SqlRevokeWarn
Last updated: January 22, 2026
Flags REVOKE statements in SQL that remove database privileges from users or roles, allowing you to verify that removing these permissions will not accidentally break application functionality or prevent legitimate access to critical data.
Uses
Property | Value |
Liquibase version required | 4.5.0+ |
Scope (--checks-scope) | changelog |
Default status | enabled |
Default severity (exit code) | 0 ("INFO") |
Customizable settings | No (static) |
Note: A REVOKE statement might be used in a lower environment (such as Test or Staging), but should only be used with extreme care in higher environments, such as Production. This check can even be configured to stop automated jobs which contain REVOKE.

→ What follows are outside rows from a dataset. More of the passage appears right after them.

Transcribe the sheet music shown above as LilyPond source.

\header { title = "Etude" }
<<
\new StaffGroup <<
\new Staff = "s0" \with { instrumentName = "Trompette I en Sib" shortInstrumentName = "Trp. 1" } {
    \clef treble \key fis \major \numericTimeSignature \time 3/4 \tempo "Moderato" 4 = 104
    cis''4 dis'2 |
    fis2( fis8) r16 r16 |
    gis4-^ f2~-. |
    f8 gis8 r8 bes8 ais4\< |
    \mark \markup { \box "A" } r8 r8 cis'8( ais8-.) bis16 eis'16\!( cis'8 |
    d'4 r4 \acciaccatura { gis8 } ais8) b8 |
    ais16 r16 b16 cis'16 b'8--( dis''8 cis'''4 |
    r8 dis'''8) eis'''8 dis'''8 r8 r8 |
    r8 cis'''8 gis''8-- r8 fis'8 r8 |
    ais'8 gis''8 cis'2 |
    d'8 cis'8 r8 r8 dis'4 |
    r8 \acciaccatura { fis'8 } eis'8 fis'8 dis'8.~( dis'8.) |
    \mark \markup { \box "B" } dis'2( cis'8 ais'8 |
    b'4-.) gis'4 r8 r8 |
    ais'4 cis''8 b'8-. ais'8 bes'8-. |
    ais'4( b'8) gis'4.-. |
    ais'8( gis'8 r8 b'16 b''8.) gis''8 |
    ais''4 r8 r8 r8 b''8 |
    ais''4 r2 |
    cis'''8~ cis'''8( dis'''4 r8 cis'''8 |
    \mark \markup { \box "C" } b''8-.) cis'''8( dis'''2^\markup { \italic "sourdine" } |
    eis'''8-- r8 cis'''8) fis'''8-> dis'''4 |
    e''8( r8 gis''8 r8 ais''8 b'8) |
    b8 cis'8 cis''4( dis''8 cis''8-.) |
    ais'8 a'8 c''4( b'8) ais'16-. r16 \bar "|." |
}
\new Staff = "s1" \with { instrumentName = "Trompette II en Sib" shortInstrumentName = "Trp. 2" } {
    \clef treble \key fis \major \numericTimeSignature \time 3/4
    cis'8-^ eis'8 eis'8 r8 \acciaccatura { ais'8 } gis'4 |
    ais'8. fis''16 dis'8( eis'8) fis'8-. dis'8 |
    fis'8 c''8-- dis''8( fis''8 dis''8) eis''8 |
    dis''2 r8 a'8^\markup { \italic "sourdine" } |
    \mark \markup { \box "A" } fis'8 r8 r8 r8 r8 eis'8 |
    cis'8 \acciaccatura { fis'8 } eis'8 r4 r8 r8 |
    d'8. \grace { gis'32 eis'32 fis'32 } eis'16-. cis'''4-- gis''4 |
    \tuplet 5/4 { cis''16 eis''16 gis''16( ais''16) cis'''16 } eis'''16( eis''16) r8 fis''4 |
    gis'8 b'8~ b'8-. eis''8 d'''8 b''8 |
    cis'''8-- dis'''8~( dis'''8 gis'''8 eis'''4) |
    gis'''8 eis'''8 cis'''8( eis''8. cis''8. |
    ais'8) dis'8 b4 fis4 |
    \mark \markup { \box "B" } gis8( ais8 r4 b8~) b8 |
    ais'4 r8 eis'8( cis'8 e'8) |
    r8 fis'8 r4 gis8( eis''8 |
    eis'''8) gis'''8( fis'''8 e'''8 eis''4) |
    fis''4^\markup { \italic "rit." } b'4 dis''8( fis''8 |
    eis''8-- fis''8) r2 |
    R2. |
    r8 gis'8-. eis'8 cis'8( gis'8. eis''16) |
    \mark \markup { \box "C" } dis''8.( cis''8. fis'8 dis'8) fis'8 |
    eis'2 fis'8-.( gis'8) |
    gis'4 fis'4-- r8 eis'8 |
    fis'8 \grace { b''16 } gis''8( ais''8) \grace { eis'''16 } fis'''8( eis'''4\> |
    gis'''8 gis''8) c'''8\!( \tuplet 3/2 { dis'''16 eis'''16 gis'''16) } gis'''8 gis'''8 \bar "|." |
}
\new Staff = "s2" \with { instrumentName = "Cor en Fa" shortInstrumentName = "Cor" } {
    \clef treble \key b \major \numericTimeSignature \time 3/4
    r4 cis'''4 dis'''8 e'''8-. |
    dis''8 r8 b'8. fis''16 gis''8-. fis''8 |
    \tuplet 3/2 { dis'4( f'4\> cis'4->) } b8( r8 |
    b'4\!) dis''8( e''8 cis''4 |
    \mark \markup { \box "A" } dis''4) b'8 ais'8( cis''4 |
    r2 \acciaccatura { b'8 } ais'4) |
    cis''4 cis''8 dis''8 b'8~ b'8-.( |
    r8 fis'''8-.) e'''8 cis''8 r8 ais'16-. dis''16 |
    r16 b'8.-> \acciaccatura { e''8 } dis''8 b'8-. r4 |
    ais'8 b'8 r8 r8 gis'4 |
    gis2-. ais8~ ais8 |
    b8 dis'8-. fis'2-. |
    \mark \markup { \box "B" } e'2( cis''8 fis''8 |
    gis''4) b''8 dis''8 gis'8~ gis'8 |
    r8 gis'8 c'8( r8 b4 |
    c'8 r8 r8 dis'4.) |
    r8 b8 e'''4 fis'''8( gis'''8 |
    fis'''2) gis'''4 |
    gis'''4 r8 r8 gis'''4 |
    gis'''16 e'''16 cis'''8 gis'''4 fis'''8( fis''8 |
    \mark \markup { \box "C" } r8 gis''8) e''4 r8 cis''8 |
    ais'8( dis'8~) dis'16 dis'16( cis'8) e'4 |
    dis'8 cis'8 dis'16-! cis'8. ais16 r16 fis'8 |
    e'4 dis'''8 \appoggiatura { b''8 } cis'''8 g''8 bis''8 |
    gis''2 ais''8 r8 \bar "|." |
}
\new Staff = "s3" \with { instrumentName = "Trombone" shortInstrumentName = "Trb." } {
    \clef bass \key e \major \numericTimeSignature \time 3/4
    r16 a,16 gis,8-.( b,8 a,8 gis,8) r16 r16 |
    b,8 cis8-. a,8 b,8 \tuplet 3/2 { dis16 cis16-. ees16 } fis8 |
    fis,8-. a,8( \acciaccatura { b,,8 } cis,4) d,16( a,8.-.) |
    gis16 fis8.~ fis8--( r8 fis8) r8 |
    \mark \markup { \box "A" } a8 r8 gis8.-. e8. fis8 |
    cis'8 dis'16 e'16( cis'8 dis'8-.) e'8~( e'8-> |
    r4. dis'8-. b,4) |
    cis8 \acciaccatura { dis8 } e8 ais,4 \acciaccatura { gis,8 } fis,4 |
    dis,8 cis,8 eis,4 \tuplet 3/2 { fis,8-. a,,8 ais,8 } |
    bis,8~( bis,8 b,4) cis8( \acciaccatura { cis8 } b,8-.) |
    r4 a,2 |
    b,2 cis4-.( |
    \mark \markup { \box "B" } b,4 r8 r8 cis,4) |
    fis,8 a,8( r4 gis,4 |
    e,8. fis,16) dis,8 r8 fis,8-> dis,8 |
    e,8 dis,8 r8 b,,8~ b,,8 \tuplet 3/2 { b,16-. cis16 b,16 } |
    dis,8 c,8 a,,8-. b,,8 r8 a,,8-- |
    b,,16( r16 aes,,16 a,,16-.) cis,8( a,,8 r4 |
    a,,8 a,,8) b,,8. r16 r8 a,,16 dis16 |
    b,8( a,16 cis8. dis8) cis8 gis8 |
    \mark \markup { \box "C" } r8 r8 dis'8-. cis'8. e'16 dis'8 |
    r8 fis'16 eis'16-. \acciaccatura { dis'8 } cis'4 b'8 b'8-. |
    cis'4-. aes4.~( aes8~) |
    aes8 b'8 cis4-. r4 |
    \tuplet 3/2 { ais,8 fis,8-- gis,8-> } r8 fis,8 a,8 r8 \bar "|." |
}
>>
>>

Note: SqlRevokeWarn only supports unmodeled changeset types. If you use this Policy Check with modeled changesets (XML, JSON, and YAML changelogs as well as all ChangeTypes except sql and sqlFile), a message will appear stating the changeset was skipped.
Before you begin
Ensure that you have correctly specified your Liquibase Secure license key.
Ensure that the
--checks-scopeparameter includes the scope of this check.
Changelog checks prerequisites
Procedure
Enable
This check is enabled by default. To verify that it is currently enabled, run the checks show command:
liquibase checks show --check-name=<string>
To run the check, use the checks run command.
Note: For flow files you'll need to run liquibase flow to apply your changes.